- Fragmento del documento:
※

El Descanso del Peregrino

Estoy a pocos minutos de la estación de Morón, sentado en lo que alguna vez debe haber sido el living de una típica casa de clase media, ahora transformada en una extraña organización de ayuda a los más necesitados, aunque sin carteles que la anuncien, ni presidentes, ni empleados. Marcelo ceba mate rigurosamente dulce. Sus treinta y tres años dejan ver un rostro aindiado y feliz. “Yo a este lugar lo llamo ‘El Descanso del Peregrino’, porque todos los que se sienten solos pueden venir aquí a ‘recargar las pilas’ por un tiempo. También vienen muchos chicos para contarme cosas íntimas que no pueden hablar con sus padres. A veces también funciona como consultorio sentimental”. Se lo ve inquieto y vital. Su voz impostada casi me abruma con relatos de personajes marginales que conoce mientras cirujea: “Quiero escribir algo sobre la ‘fauna’ de la Avenida de Mayo, como por ejemplo la vida de Mónica, que ejerce la prostitución entre otras cosas para pagarle la carrera universitaria a sus hijas; o sobre la Vikinga, que avanza con sus terribles pechos, como si fuera una de las gordas de Federico Fellini”.
Está rodeado, como en un gran cambalache, por todos los “tesoros” que consigue en la calle, y de cada uno me cuenta una historia. Relojes, juguetes, ropa, teléfonos, lapiceras Parker con pluma de oro (“siempre quise tener una y el otro día encontré dos entre la basura”), el título de abogado de Gustavo Eduardo Ferrari y miles de fotos “como para hacer varias exposiciones”. Tampoco faltan discos de pasta, como en el que canta Mariquena Monti poemas de Alfonsina Storni, o el homenaje de Joan Manuel Serrat a Miguel Hernández. Y libros de todo tipo, forma y calidad, que van desde Escritos Económicos, de Ernesto Guevara, Filosofícula, de Leopoldo Lugones (“el que encontré es un ejemplar firmado por el hijo del autor”), hasta comics pornográficos de reciente edición.

※

- Material proporcionado:
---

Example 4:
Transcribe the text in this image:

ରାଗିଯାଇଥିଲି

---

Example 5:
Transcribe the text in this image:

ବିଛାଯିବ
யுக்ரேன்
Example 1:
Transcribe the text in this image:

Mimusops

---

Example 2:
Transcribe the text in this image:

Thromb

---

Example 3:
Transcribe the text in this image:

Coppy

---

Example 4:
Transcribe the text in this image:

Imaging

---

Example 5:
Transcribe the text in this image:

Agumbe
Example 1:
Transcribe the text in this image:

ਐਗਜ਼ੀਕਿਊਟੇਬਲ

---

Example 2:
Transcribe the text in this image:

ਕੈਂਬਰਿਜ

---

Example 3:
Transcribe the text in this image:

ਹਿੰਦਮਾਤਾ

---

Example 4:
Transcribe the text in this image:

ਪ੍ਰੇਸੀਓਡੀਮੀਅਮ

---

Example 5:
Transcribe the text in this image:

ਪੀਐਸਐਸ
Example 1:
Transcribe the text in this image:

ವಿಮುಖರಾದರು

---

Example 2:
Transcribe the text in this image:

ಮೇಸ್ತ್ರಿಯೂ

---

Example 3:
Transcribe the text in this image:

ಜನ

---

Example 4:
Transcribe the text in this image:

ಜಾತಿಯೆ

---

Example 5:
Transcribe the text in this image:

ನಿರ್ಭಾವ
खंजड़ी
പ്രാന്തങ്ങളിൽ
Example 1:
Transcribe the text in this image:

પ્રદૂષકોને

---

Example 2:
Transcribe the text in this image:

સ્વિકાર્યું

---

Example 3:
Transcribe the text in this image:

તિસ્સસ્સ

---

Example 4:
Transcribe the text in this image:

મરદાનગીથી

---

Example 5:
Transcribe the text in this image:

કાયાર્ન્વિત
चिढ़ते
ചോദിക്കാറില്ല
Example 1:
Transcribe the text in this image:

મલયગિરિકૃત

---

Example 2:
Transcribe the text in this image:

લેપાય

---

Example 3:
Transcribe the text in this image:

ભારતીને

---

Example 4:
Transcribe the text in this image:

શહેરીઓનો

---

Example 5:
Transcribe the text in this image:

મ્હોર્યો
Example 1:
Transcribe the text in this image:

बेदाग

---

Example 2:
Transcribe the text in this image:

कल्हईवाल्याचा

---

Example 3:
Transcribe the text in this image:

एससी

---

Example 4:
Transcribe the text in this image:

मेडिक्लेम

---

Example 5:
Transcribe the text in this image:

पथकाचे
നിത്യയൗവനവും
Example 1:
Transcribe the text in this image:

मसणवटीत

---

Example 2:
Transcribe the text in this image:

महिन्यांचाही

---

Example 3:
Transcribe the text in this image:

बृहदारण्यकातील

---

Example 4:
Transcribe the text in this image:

※

- Tareas a realizar:
1. ¿Podrías repetir completo y sin ningún cambio el fragmento sobre El Descanso del Peregrino?
2. ¿Puedes devolver solamente el tramo de las entradas que va desde su comienzo hasta la línea que contiene "महिन्यांचाही", ambos extremos incluidos, reemplazando "Example" por "Ejemplo" y dejando todo lo demás igual?
El fragmento y las entradas provienen de fuentes distintas.

- Respuestas:
1.
El Descanso del Peregrino

Estoy a pocos minutos de la estación de Morón, sentado en lo que alguna vez debe haber sido el living de una típica casa de clase media, ahora transformada en una extraña organización de ayuda a los más necesitados, aunque sin carteles que la anuncien, ni presidentes, ni empleados. Marcelo ceba mate rigurosamente dulce. Sus treinta y tres años dejan ver un rostro aindiado y feliz. “Yo a este lugar lo llamo ‘El Descanso del Peregrino’, porque todos los que se sienten solos pueden venir aquí a ‘recargar las pilas’ por un tiempo. También vienen muchos chicos para contarme cosas íntimas que no pueden hablar con sus padres. A veces también funciona como consultorio sentimental”. Se lo ve inquieto y vital. Su voz impostada casi me abruma con relatos de personajes marginales que conoce mientras cirujea: “Quiero escribir algo sobre la ‘fauna’ de la Avenida de Mayo, como por ejemplo la vida de Mónica, que ejerce la prostitución entre otras cosas para pagarle la carrera universitaria a sus hijas; o sobre la Vikinga, que avanza con sus terribles pechos, como si fuera una de las gordas de Federico Fellini”.
Está rodeado, como en un gran cambalache, por todos los “tesoros” que consigue en la calle, y de cada uno me cuenta una historia. Relojes, juguetes, ropa, teléfonos, lapiceras Parker con pluma de oro (“siempre quise tener una y el otro día encontré dos entre la basura”), el título de abogado de Gustavo Eduardo Ferrari y miles de fotos “como para hacer varias exposiciones”. Tampoco faltan discos de pasta, como en el que canta Mariquena Monti poemas de Alfonsina Storni, o el homenaje de Joan Manuel Serrat a Miguel Hernández. Y libros de todo tipo, forma y calidad, que van desde Escritos Económicos, de Ernesto Guevara, Filosofícula, de Leopoldo Lugones (“el que encontré es un ejemplar firmado por el hijo del autor”), hasta comics pornográficos de reciente edición.

2.
---

Ejemplo 4:
Transcribe the text in this image:

ରାଗିଯାଇଥିଲି

---

Ejemplo 5:
Transcribe the text in this image:

ବିଛାଯିବ
யுக்ரேன்
Ejemplo 1:
Transcribe the text in this image:

Mimusops

---

Ejemplo 2:
Transcribe the text in this image:

Thromb

---

Ejemplo 3:
Transcribe the text in this image:

Coppy

---

Ejemplo 4:
Transcribe the text in this image:

Imaging

---

Ejemplo 5:
Transcribe the text in this image:

Agumbe
Ejemplo 1:
Transcribe the text in this image:

ਐਗਜ਼ੀਕਿਊਟੇਬਲ

---

Ejemplo 2:
Transcribe the text in this image:

ਕੈਂਬਰਿਜ

---

Ejemplo 3:
Transcribe the text in this image:

ਹਿੰਦਮਾਤਾ

---

Ejemplo 4:
Transcribe the text in this image:

ਪ੍ਰੇਸੀਓਡੀਮੀਅਮ

---

Ejemplo 5:
Transcribe the text in this image:

ਪੀਐਸਐਸ
Ejemplo 1:
Transcribe the text in this image:

ವಿಮುಖರಾದರು

---

Ejemplo 2:
Transcribe the text in this image:

ಮೇಸ್ತ್ರಿಯೂ

---

Ejemplo 3:
Transcribe the text in this image:

ಜನ

---

Ejemplo 4:
Transcribe the text in this image:

ಜಾತಿಯೆ

---

Ejemplo 5:
Transcribe the text in this image:

ನಿರ್ಭಾವ
खंजड़ी
പ്രാന്തങ്ങളിൽ
Ejemplo 1:
Transcribe the text in this image:

પ્રદૂષકોને

---

Ejemplo 2:
Transcribe the text in this image:

સ્વિકાર્યું

---

Ejemplo 3:
Transcribe the text in this image:

તિસ્સસ્સ

---

Ejemplo 4:
Transcribe the text in this image:

મરદાનગીથી

---

Ejemplo 5:
Transcribe the text in this image:

કાયાર્ન્વિત
चिढ़ते
ചോദിക്കാറില്ല
Ejemplo 1:
Transcribe the text in this image:

મલયગિરિકૃત

---

Ejemplo 2:
Transcribe the text in this image:

લેપાય

---

Ejemplo 3:
Transcribe the text in this image:

ભારતીને

---

Ejemplo 4:
Transcribe the text in this image:

શહેરીઓનો

---

Ejemplo 5:
Transcribe the text in this image:

મ્હોર્યો
Ejemplo 1:
Transcribe the text in this image:

बेदाग

---

Ejemplo 2:
Transcribe the text in this image:

कल्हईवाल्याचा

---

Ejemplo 3:
Transcribe the text in this image:

एससी

---

Ejemplo 4:
Transcribe the text in this image:

मेडिक्लेम

---

Ejemplo 5:
Transcribe the text in this image:

पथकाचे
നിത്യയൗവനവും
Ejemplo 1:
Transcribe the text in this image:

मसणवटीत

---

Ejemplo 2:
Transcribe the text in this image:

महिन्यांचाही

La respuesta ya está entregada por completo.